TAREFAS OBRIGATÓRIAS —
• 1. Segundo o texto sobre o caso Epstein, que instituição tentou enquadrar a remoção das imagens como uma medida técnica?
• 2. No texto sobre o caso Epstein, reescreva o trecho que abre com as palavras "O argumento de" e fecha com "diz querer evitar.", trocando "segredo" por "sigilo".

Verdade editada

A decisão de retirar imagens de Donald Trump dos arquivos ligados ao caso Epstein não é um gesto administrativo; é um ato político com consequências para a democracia contemporânea.

O Departamento de Justiça dos Estados Unidos tentou enquadrar a remoção das imagens como uma medida técnica, quase banal. Mas não existe banalidade quando se mexe em arquivos que documentam relações entre poder, crime e impunidade. Arquivos não são depósitos neutros: são infraestruturas da verdade. Alterá-los sem explicação transparente é reescrever a história enquanto ela ainda está quente.

“Quem controla o arquivo controla a memória.”

O caso Epstein não é apenas um escândalo sexual; é um mapa das conexões entre elites económicas, políticas e institucionais. Ao retirar a imagem de Trump — independentemente de culpa ou inocência — o Estado interfere no direito público à contextualização. Não se trata de acusar, mas de permitir que os cidadãos vejam o quadro completo. A democracia vive de luz, não de edição seletiva.

Há aqui um erro estratégico grave: ao tentar proteger a instituição, o Departamento de Justiça fragiliza-a. A confiança pública não se preserva escondendo peças desconfortáveis, mas enfrentando-as com método, prova e contraditório. O silêncio gera suspeita; a suspeita corrói a legitimidade. E, no mundo atual, a legitimidade é o capital político mais escasso.

O argumento de que a divulgação poderia ser “politizada” revela um equívoco perigoso. Tudo é político quando envolve poder. A resposta não é apagar, mas contextualizar. A alternativa à manipulação não é o segredo — é a explicação rigorosa. Ao falhar nisso, o Estado alimenta precisamente as narrativas conspiratórias que diz querer evitar.

É verdade que o uso instrumental do caso Epstein por setores partidários existe. Mas esse risco não autoriza o poder público a agir como curador moral da informação. Quando o Estado decide o que o público pode ou não ver, atravessa uma linha que separa governar de tutelar consciências.

A questão central não é Trump. É o precedente. Hoje apaga-se uma imagem; amanhã reescreve-se uma relação; depois de amanhã ajusta-se um relatório. A democracia não morre de um golpe, mas de pequenas decisões “técnicas” acumuladas. A história mostra isso com clareza desconfortável.

No fim, o que está em causa é simples: arquivos públicos pertencem ao público. Não são instrumentos de conveniência institucional. Quando a verdade precisa ser protegida da própria justiça, algo essencial já se perdeu. E quando a memória coletiva é editada em silêncio, o futuro torna-se um território perigoso.

(Dados armazenados)

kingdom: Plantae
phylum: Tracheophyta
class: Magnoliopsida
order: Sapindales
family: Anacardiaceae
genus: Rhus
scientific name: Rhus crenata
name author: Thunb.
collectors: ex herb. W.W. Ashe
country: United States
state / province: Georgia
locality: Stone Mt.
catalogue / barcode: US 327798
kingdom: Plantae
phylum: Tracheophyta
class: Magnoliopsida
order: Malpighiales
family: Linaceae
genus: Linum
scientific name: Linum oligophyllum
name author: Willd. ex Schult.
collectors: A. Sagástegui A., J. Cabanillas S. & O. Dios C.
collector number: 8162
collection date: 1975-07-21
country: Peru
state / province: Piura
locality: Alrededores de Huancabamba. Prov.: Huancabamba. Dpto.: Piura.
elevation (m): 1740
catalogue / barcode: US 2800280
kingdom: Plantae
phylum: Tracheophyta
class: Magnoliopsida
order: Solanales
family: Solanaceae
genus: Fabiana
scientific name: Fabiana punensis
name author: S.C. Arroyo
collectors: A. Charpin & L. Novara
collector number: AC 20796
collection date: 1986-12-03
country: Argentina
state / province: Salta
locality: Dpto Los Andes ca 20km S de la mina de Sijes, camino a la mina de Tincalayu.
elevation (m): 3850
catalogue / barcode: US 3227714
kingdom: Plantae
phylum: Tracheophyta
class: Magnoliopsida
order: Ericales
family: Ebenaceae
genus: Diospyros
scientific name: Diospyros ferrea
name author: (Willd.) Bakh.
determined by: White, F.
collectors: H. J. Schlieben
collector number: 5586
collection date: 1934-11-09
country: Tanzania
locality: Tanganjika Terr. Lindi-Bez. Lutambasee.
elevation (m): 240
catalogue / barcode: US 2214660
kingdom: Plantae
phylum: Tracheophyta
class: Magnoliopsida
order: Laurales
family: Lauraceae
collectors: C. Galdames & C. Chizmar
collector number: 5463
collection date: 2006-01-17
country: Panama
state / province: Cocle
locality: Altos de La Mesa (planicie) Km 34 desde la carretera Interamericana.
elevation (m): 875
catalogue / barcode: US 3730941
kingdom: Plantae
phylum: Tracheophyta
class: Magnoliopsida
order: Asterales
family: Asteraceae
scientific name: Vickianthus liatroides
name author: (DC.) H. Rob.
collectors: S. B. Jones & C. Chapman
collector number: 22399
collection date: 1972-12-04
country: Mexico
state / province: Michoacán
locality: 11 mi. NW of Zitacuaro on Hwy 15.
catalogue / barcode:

SOLUÇÕES ABAIXO —
• 1. O Departamento de Justiça dos Estados Unidos.

• 2.
O argumento de que a divulgação poderia ser “politizada” revela um equívoco perigoso. Tudo é político quando envolve poder. A resposta não é apagar, mas contextualizar. A alternativa à manipulação não é o sigilo — é a explicação rigorosa. Ao falhar nisso, o Estado alimenta precisamente as narrativas conspiratórias que diz querer evitar.